Um retalho muco-periósteo de espessura total foi realizado e foi notada visualmente a perda óssea vertical e horizontal. Um implante bone level foi colocado na zona do 21. O implante foi colocado numa posição tridimensional óptima- respeitando a zona de segurança definida no Consenso ITI e com uma boa estabilidade primária. No entanto este posicionamento anatomicamente correcto do implante provocou uma deiscência da parede vestibular. Para corrigir este defeito e também minorar a concavidade observada na crista alveolar, foi feita simultaneamente uma regeneração óssea guiada combinando uma mistura de osso autógeno (colhido a partir da osteotomia e raspagem da zona mais alta da parede vestibular) e de osso xenógeno. Uma membrana de colagénio foi colocada para estabilizar o enxerto ósseo. O periósteo foi libertado com incisões horizontais realizadas na base do retalho para permitir um reposicionamento do retalho livre de tensão sobre o implante submergido. Na sutura foram utilizados pontos simples.
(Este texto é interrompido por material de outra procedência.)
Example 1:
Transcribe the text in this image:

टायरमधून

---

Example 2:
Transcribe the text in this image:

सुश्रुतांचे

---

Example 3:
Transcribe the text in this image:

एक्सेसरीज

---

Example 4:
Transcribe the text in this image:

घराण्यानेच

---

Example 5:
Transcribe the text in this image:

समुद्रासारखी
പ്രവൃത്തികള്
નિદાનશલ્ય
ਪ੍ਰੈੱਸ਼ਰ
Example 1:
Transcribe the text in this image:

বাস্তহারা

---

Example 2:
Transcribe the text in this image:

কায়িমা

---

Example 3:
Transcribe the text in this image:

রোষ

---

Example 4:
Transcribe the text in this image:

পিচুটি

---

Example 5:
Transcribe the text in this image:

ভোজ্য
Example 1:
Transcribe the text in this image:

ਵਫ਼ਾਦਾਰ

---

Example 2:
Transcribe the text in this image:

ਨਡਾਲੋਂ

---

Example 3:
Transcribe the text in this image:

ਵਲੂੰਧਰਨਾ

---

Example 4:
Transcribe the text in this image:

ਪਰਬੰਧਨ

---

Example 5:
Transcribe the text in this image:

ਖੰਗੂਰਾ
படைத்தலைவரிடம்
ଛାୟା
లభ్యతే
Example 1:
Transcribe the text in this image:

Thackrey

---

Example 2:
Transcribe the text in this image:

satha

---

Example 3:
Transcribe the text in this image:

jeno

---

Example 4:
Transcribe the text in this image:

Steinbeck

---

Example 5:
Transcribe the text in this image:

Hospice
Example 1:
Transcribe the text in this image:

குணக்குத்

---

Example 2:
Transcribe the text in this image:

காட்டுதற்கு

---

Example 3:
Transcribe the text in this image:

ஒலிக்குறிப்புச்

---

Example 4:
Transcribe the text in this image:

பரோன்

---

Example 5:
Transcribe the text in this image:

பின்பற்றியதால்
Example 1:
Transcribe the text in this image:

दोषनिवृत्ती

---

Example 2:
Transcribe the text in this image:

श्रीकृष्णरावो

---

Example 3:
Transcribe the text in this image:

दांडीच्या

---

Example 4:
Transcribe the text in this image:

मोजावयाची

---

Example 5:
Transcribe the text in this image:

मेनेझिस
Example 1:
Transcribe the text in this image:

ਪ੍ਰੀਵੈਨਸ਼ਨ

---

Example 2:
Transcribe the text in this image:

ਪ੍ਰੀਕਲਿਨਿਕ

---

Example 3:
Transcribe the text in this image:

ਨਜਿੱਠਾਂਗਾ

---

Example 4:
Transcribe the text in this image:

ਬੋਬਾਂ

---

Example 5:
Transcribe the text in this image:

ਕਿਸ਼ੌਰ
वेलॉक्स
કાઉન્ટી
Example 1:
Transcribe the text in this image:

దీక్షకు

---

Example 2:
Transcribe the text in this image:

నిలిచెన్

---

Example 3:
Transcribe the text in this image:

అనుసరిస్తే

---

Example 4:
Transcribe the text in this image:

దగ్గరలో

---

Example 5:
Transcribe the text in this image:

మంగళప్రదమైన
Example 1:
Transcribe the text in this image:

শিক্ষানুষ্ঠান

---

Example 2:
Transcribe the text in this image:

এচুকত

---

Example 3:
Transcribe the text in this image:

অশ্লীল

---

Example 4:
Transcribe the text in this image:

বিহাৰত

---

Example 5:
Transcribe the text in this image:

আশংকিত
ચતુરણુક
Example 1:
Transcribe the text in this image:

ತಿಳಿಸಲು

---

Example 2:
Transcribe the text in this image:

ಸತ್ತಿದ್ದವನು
Depois de 12 semanas os procedimentos prostodonticos foram iniciados com uma primeira impressão para preparar uma restauração provisoria aparafusada feita em laboratório. Foi utilizado um coto temporário para o implante bone level no sentido de criar um perfil de emergência apropriado. Dois meses após a sua colocação, os tecidos moles peri-implantares foram considerados adequados para ser feita a impressão final. No sentido de satisfazer o elevado nível estético requerido pela paciente foi realizado um coto de óxido de zircónio e uma coroa de cerâmica vítrea prensada de disilicato de lítio.
No final do tratamento, foi conseguida uma oclusão dentária estável . As linhas médias de ambas as arcadas foram alinhadas com a linha média facial. Foi conseguido um correcto overbite e overjet bem como uma relação Classe I canina. A reabilitação do incisivo central superior esquerdo perdido foi conseguida com a colocação de um implante e de uma coroa após o adequado alinhamento dos incisivos adjacentes conseguindo-se obter uma dentição anterior completa e um bonito sorriso.
PUBLICAÇÃO: Pedro Couto Viana, August Bruguera, Teresa Pinho e Manuel Neves. Management of a left central incisor loss: a multidisciplinar approach. STARGET 3. 2010.